■ WHAT IS ASKED:
(1) In the passage on truth, what phrase did Francis Schaeffer use for truth that is objective and true whether or not anyone believes it?
(2) Condense the paragraph of the passage on truth that begins "All knowledge of the truth is either a priori" into a shorter version that keeps its main points.

■ PASSAGE TO READ:
----
BY DEFINITION: THERE IS SCIENTIFIC TRUTH OR FACT, HISTORICAL TRUTH OR FACT, AND LEGAL TRUTH OR FACT.
SCIENCE DEPENDS UPON MEASUREMENT, OBSERVATION, AND REPETITION AND MAKING INFERENCES EITHER DEDUCTIVE OR INDUCTIVE;
LEGALITY UPON ORAL AND/OR WRITTEN TESTIMONY, AND EXHIBITS OF VISUAL, AUDIBLE, AND ORAL TYPES (LEGAL EVIDENCE NEED ONLY BE BEYOND A REASONABLE DOUBT TO BE CONSIDERED TRUE);
HISTORY DEPENDS UPON THE VERACITY AND FIDELITY OF DOCUMENTS, CORROBORATING EVIDENCE, EXTERNAL AND/OR INTERNAL RECORDS-- AND EVIDENCE SUCH AS WHETHER IT CONTRADICTS ITSELF AND OTHER CONTEMPORANEOUS RECORDS.
Francis Schaeffer referred to truth that is objective and true regardless of whether we believe it or not or no matter who believes; it is always true in all situations and circumstances as "true truth." Get over the phrase "It works for me!" as being a valid truth claim. Because something works don't prove its truth, Christianity isn't true because it works, but works because it's true. The Angelic Doctor, Thomas Aquinas, who borrowed from Augustine, the Doctor of Grace, saw all truth as God's truth and that all truth meets at the top. God cannot tell a lie (cf. Titus 1:2) and is the God of truth, and John said that we know the truth and that no lie is of the truth (cf. 1 John 2:21), meaning that something cannot be self-contradictory and in violation of the law of noncontradiction (something cannot be something else and not be it at the same time in the same manner). That law is the first premise of truth and we could know nothing apart from this law, for you have to assume it to disprove it. In general, we are to speak the truth in love (cf. Eph. 4:15) and bear witness of the truth in Jesus as we witness, and the unbeliever is called one who "rejects the truth" in Romans 1:28.
All knowledge of the truth is either a priori (before the fact or happening) or a posteriori (or after the fact or as a consequence). We either develop experience or reason things out, but most of what we accept as true we learned by faith! Paul's complaint was that they were always learning and never able to come to a knowledge of the truth (cf. 2 Tim. 3:7). Jesus said, that "when He the Spirit of truth comes" He will "convict the world" (cf. John 16:8). All truth is revealed truth, for only one of infinite knowledge can know it and God opens the eyes of our hearts. He alone decides whether one perchance repents and "comes to a knowledge of the truth" per 2 Tim. 2:25.
People are born blind to the truth and must have their eyes opened by God: "[Y]ou will know the truth and the truth will set you free" (cf. John 8:32, ESV). Note that there is something known as propositional truth and the Bible reveals it to us this way as statements that are either true or false, right or wrong, but Jesus is the very incarnation or personification of truth itself, known as a person. Jesus didn't say He was telling us the truth, or speaks forth truth, but claimed to be truth--we can experience truth through knowing Him personally because our God is a personal God who can be known--you cannot know truth by following a rigid set of dos and don'ts. A book may be true, but only the Bible is truth and truth transforms the soul. Jesus said in John 17:17 that "[God's] Word is truth." "The law was given through Moses; grace and truth came through Jesus Christ" (John 1:17, NIV).
----
■ DATASET EXTRACT:
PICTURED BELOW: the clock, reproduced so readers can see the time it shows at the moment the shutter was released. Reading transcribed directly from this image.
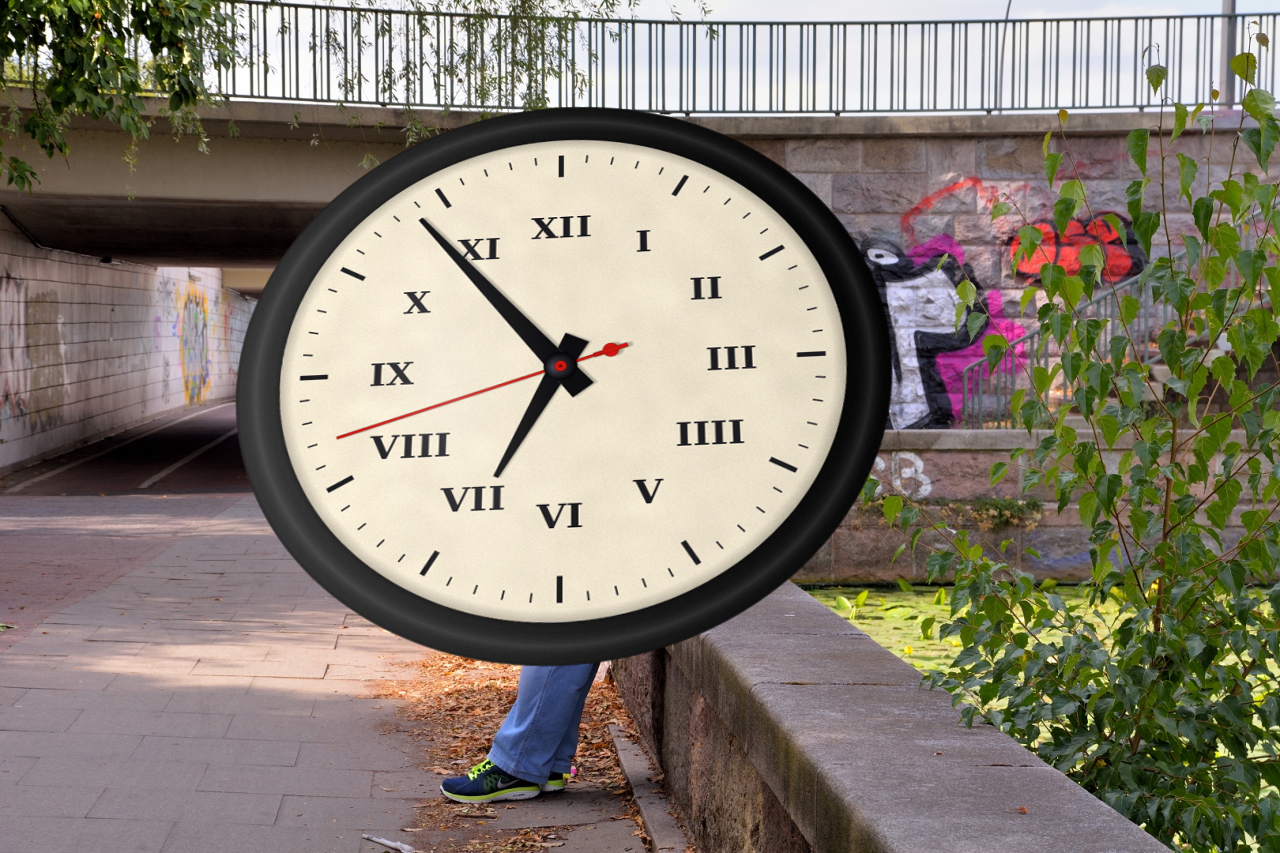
6:53:42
----
■ RESPONSES:
(1) "True truth."

(2) Knowledge of truth is either a priori (before the fact) or a posteriori (after it). We gain it by experience or reasoning, though most of what we accept as true we learned by faith. Paul complained of people always learning but never reaching a knowledge of the truth (2 Tim. 3:7), and Jesus said the Spirit of truth would convict the world (John 16:8). All truth is revealed truth, since only one of infinite knowledge can know it. God opens the eyes of our hearts and alone decides whether someone repents and comes to a knowledge of the truth (2 Tim. 2:25).